• [TEXT SEGMENT]:
Re: [Wesnoth-dev] investigating whether wesnoth is suitable for my AI thesis

Roald (ubuntu_demon) Fri, 01 Jun 2007 02:46:44 -0700

-----BEGIN PGP SIGNED MESSAGE-----
Hash: SHA1

John McNabb wrote:
> Welcome to wesnoth.


Thanks :)
> 
> I am not much of a python person, so I will let those who are more
> closely involved with the python bindings answer those questions.  

Could you please point me to some people who work on the python bindings
? I might be willing to help on the parts which are of interest to my
research.

> I
> have, however, been working on a new C++ AI that will add a lot of
> flexibility via WML, and I have been thinking about some of the issues
> you have raised involving running the AI from the command line and
> training it, so I will try and answer those as best I can..
> 

To be more clear this might be a good approach from an AI research
perspective :

phase 1) offline machine learning :
- - to try whether it's possible to find map specific things
- - to try to find a good state space representation

phase 2) offline reinforcement learning (or some other learning
technique) to try to find nice bootstrapped weights :
- - probably map specific
- - maybe considering type of faction(s) of opponent(s)

phase 3) online learning : running the AI inside a normal game. the AI
should continue to learn and adapt.

When I say "offline learning" I mean running a script which runs wesnoth
from command prompt without worrying about human players. When I say
online learning I mean it should continue to learn against human players
and it should be fast.

>> * I have to figure out some practical stuff and I'm hoping you guys can
>> help me shed some light on them.
> 
> we will certainly try...

thanks :)

> 
>> I read a little bit about restricting python. I do like
>> reviewing/renaming solutions but personally I don't like technical
>> restrictions. Python being powerful/versatile makes it a nice language
>> for doing research with (you can hook into all kinds of existing stuff,
>> you can quickly prototype something). IMHO you probably can't restrict
>> any c++ AI so IMHO considering restricting python AI's but not c++ AI's
>> seems inconsistent. Also it's not like there are lots of python AI's
>> available for wesnoth so the reviewing/renaming solution probably
>> doesn't add much to the workload of the volunteers who do this.
> 
> The difference between the C++ AI and the python AI is that the C++ is
> essentially restricted at compile time.  If the program is well
> behaved when it is distributed, there is no particular problem.  Since
> the python AI is interpreted, however, it is conceivable that someone
> could execute malicious code unwittingly.  Ok, so the individual would
> have had to have downloaded the campaign/whatever that had the
> malicious python in it, but what it comes down to is that the user
> made content server is not policed the way that the C++ code is.

• [EXERCISES]:
1. The forum message proposes an AI research approach in numbered phases. List each phase with its number and its name as the message gives it.
2. Collect every line of the rows below that contains the string "from". Case counts.

• [EXERCISE DATA]:
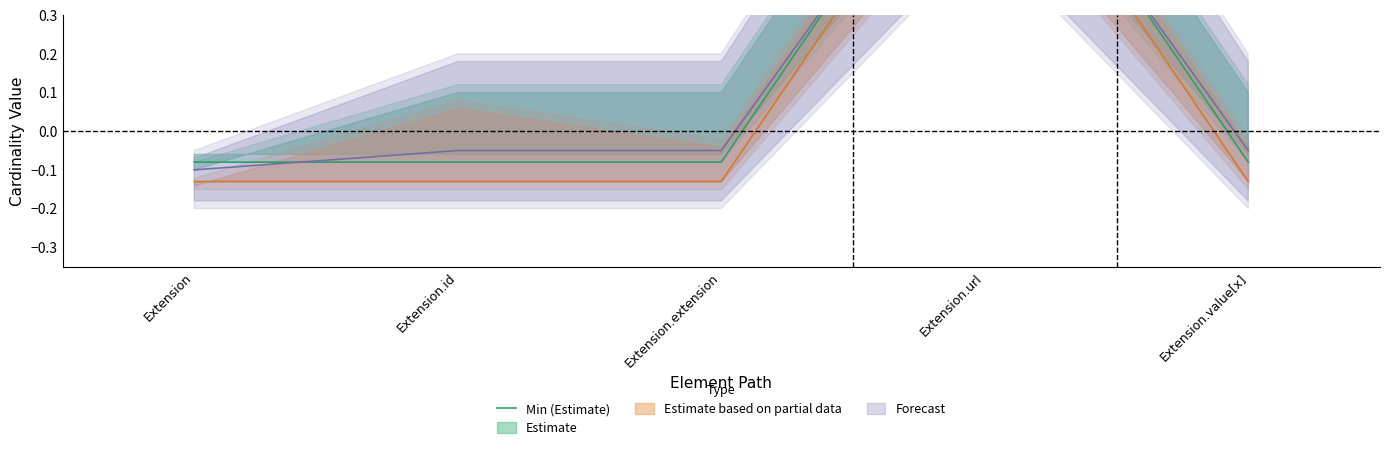

What position from the left is Extension.url?

4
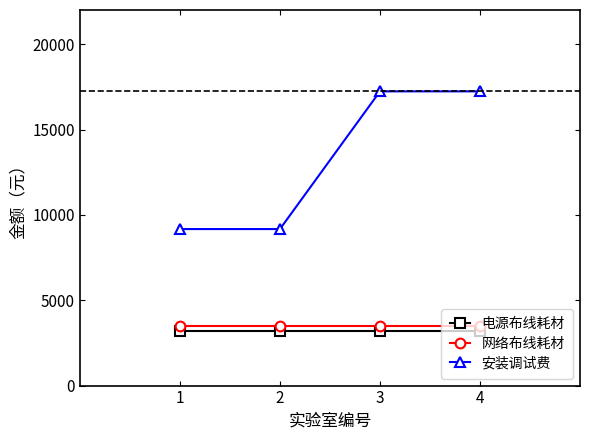

Rank the series at 1 from highest to lowest value.

安装调试费, 网络布线耗材, 电源布线耗材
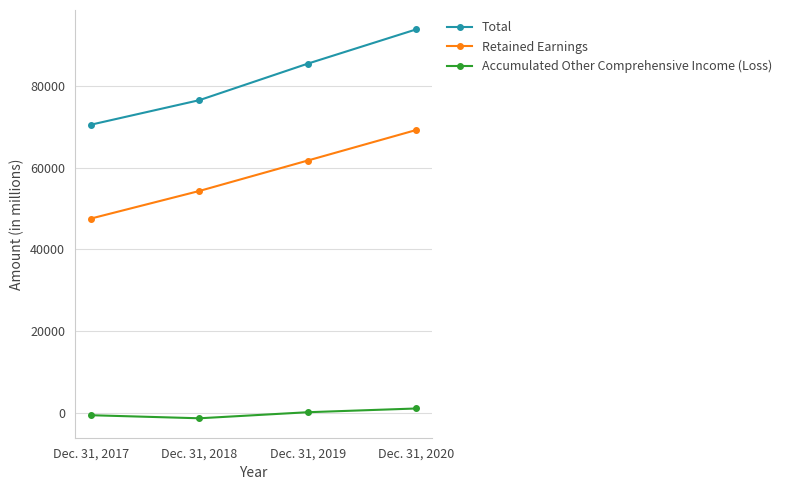

What is the spread (max minus min) of values at Dec. 31, 2020?

92873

• [OUTPUTS BY TASK]:
1.
Phase 1: offline machine learning
Phase 2: offline reinforcement learning (or some other learning technique)
Phase 3: online learning

2.
What position from the left is Extension.url?
Rank the series at 1 from highest to lowest value.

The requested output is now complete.